NZAM was founded in December 2020 and had 291 members managing $66 billion in assets as of November. Last year NZAM joined the climate finance umbrella organisation, the Glasgow Net Zero Finance Alliance (Gfanz) following its launch last year under Mark Carney, former Governor of the Bank of England. Vanguard will leave both groups.

In a statement, NZAM said Vanguard’s decision was regrettable.

“It is unfortunate that political pressure is affecting this key economic imperative and trying to block companies from effectively managing risks,” said Kirsten Snow Spalding of Ceres, a coalition of investors and environmental groups and also a founding partner of NZAM.

Most of the largest global asset managers belong to NZAM, including BlackRock, State Street, JPMorgan Asset Management and Legal & General. Notable holdovers include Fidelity Investments and Pimco, both based in the US.

Vanguard said the move had been in the works for several months. It will continue to offer products that use environmental, social and investment factors in management and net zero products to investors who want them. Vanguard will also continue to ask investee companies how they plan to address climate risks.

Last month, a group of Republican attorneys general asked the Federal Energy Regulatory Commission not to renew Vanguard’s authority to buy shares of U.S. utilities.
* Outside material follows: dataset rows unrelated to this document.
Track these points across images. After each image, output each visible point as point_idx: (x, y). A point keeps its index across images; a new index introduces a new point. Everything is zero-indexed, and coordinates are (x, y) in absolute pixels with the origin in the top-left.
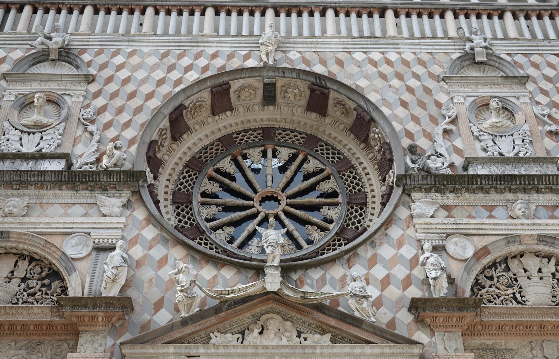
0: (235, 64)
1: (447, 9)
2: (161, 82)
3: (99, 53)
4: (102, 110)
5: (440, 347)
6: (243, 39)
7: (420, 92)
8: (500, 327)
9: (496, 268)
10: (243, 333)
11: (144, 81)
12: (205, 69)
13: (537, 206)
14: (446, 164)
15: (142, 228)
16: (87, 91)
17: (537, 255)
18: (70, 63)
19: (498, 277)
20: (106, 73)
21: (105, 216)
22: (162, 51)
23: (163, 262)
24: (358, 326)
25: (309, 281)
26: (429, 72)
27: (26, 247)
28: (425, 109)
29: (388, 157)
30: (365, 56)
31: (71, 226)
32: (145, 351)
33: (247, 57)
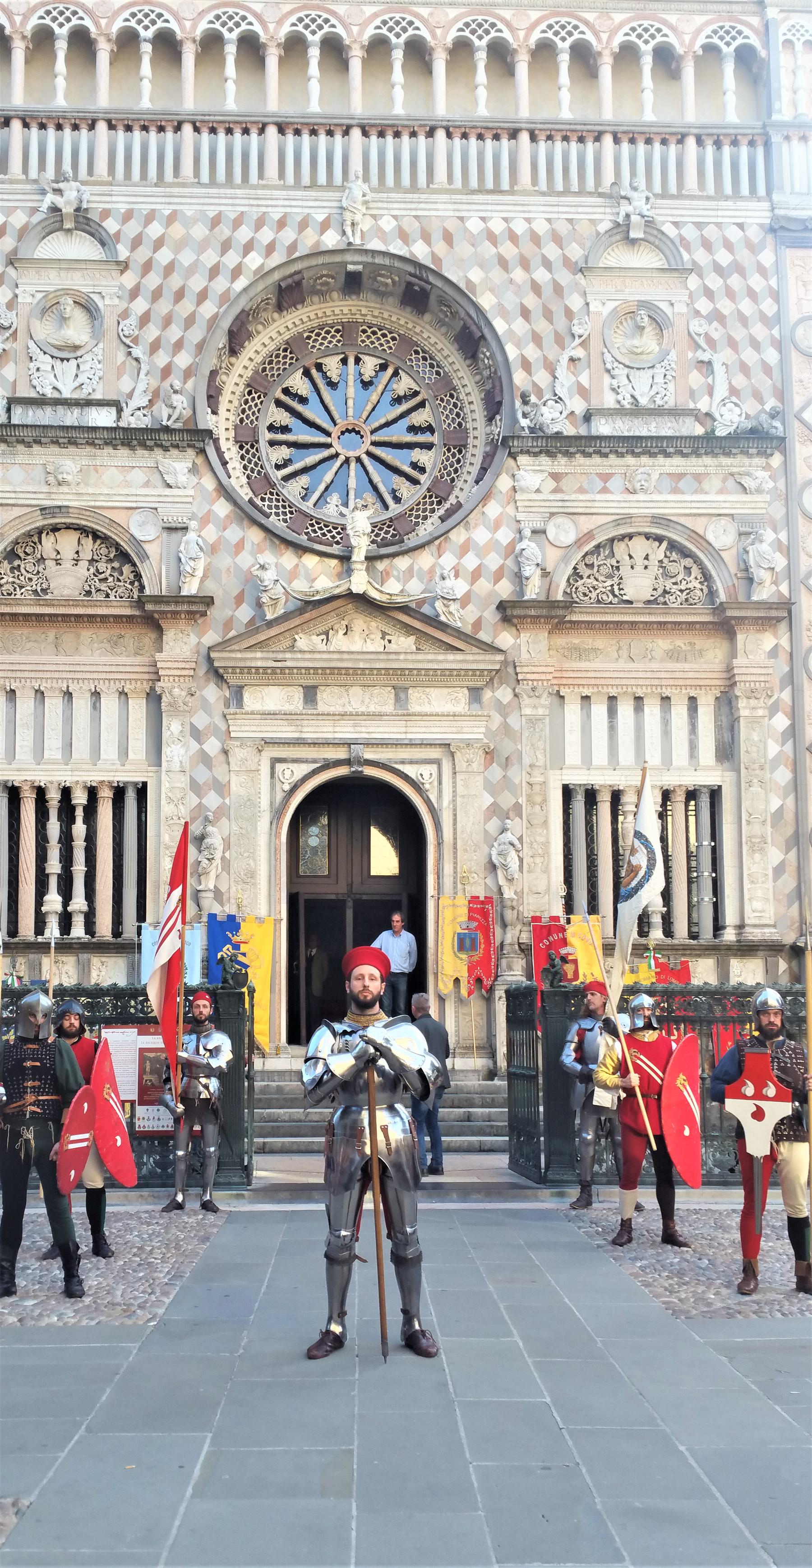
0: (309, 241)
1: (606, 132)
2: (214, 272)
3: (128, 216)
4: (145, 319)
5: (524, 650)
6: (319, 194)
7: (548, 291)
8: (590, 625)
9: (599, 554)
10: (327, 634)
11: (192, 270)
12: (270, 248)
13: (661, 474)
14: (565, 414)
15: (213, 503)
16: (121, 287)
17: (648, 537)
18: (92, 235)
19: (599, 566)
20: (143, 253)
21: (169, 486)
22: (211, 214)
23: (239, 546)
24: (442, 631)
25: (395, 573)
26: (564, 255)
27: (89, 524)
28: (551, 322)
29: (498, 399)
30: (482, 225)
31: (134, 499)
32: (233, 655)
33: (325, 226)
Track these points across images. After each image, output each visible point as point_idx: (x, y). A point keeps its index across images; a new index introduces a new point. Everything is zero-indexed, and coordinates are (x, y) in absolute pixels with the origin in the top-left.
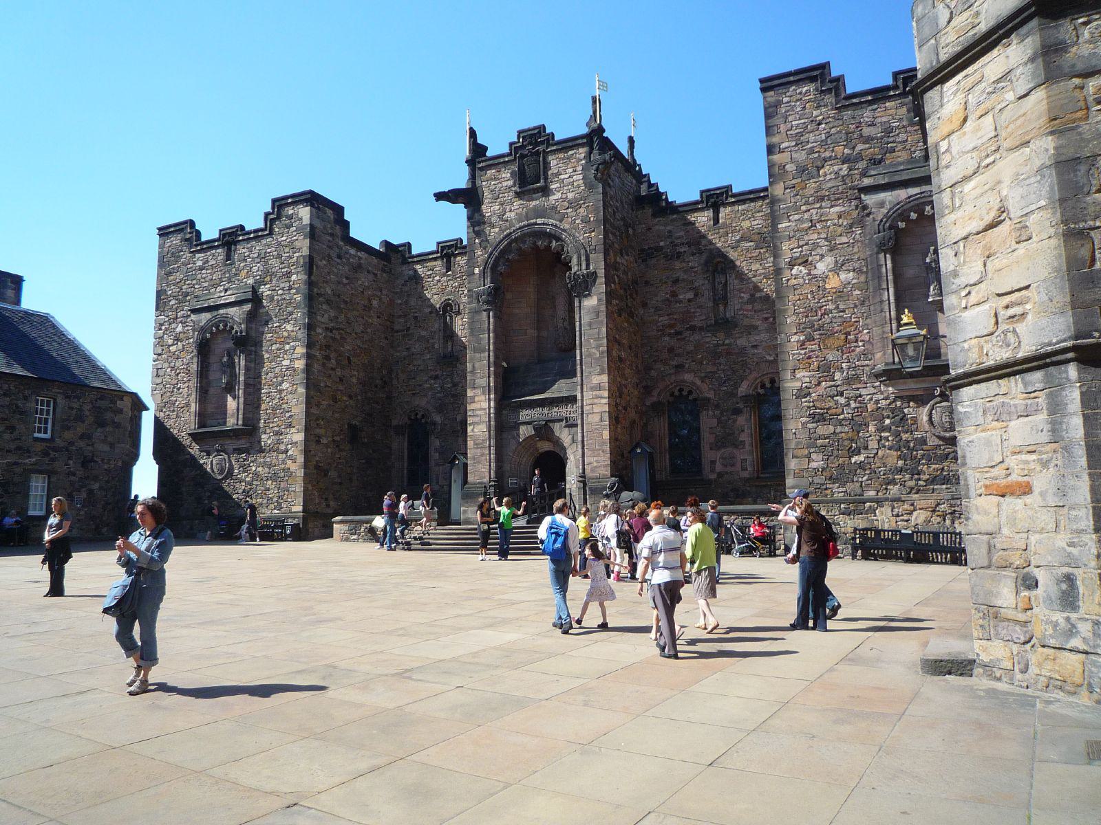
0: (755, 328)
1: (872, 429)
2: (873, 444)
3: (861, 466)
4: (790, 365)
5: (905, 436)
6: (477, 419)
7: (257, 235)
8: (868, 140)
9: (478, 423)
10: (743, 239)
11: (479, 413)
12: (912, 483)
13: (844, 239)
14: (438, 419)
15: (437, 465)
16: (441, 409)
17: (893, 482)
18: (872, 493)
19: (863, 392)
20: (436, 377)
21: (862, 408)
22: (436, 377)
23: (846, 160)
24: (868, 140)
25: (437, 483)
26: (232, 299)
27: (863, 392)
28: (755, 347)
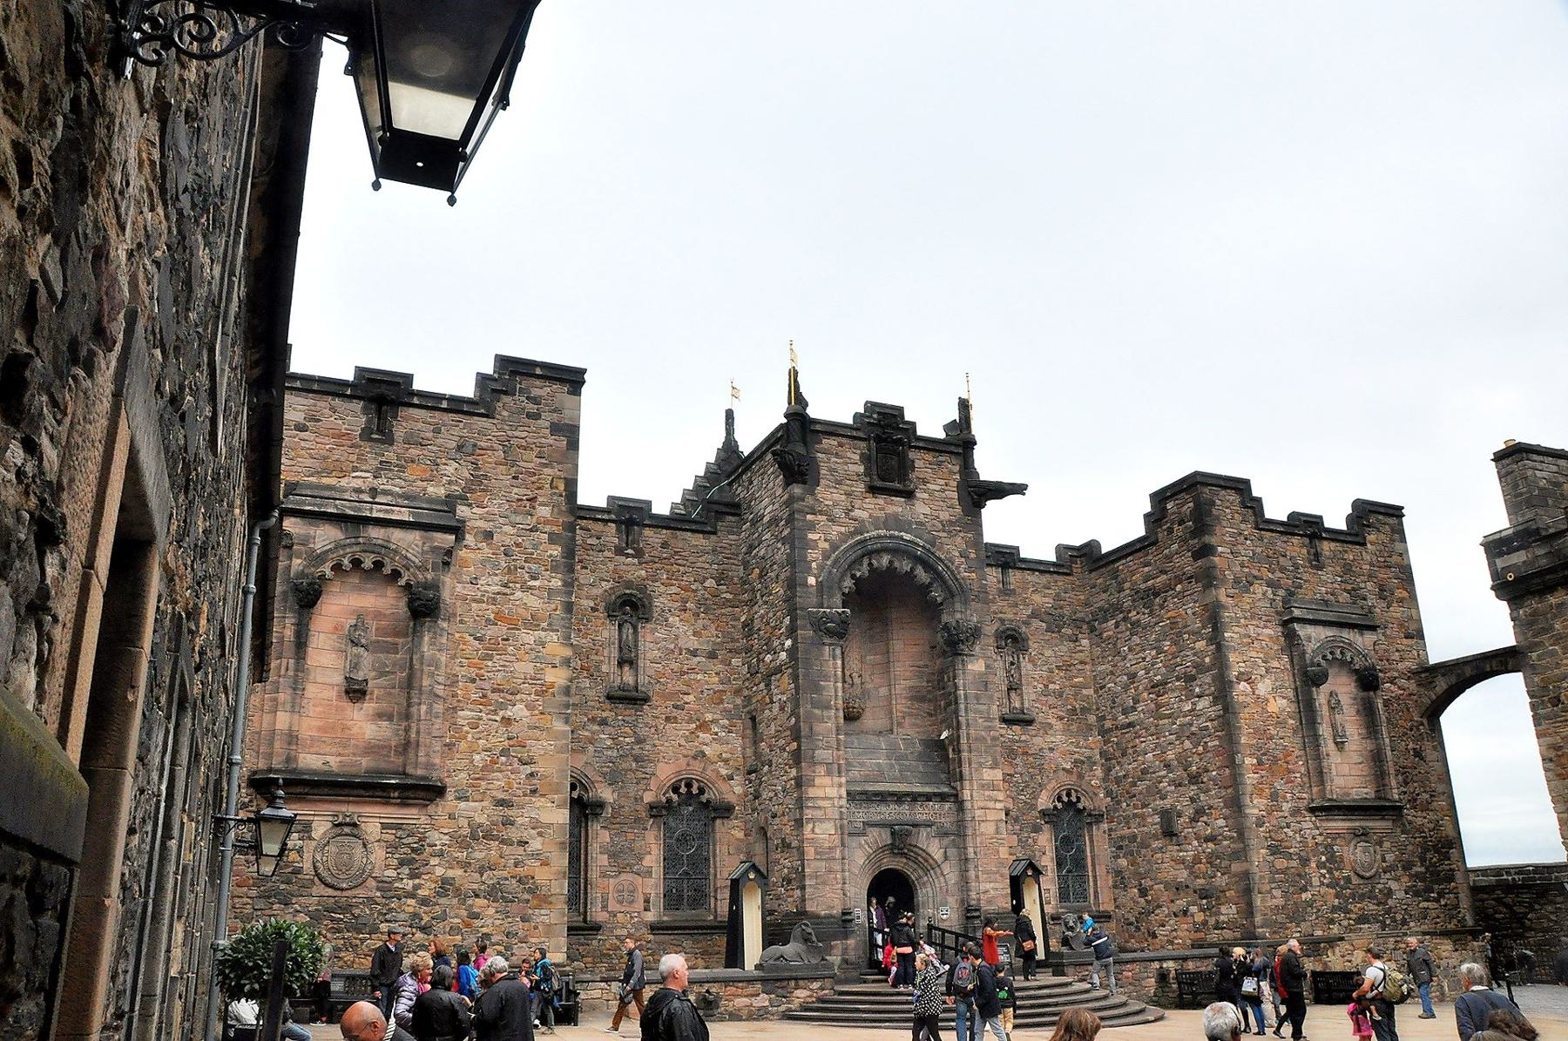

They cited his membership of NZAM as evidence that he was trying to influence corporate policy rather than being a passive investor.

The move is part of a larger Republican assault on ESG investing. Several Republican states have pulled cash management and other investment accounts from BlackRock, which under founder Larry Fink has been outspoken about the need to consider climate change when investing. Texas Comptroller Glenn Hegar said NZAM membership was one of the factors he used to compile a list of organizations he accused of “boycotting” fossil fuels.

Republican attorneys general also demanded that Bank of America, Citigroup, Goldman Sachs, JPMorgan Chase, Morgan Stanley and Wells Fargo hand over information about their involvement in the Gfanza banking arm.

Environmental groups accused Vanguard of duplicity after its publication.

“Vanguard has never seriously considered climate risk mitigation,” said Jesse Waxman, a campaign finance official for the fossil-free Sierra Club. For Vanguard, “joining NZAM was just an exercise in greenwashing”.

At least two pension funds, Cbus Super and Bundespensionskasse, have left part of the Gfanza property owners, while investment consultancy Meketa has left another part. Several Wall Street banks, including JPMorgan Chase, Morgan Stanley and Bank of America, threatened to pull out over the summer because they were concerned they could be sued over increasingly stringent decarbonisation commitments.

Gfanz has responded by weakening its compliance with UN climate targets that call on members to roughly halve the emissions they are responsible for by 2030.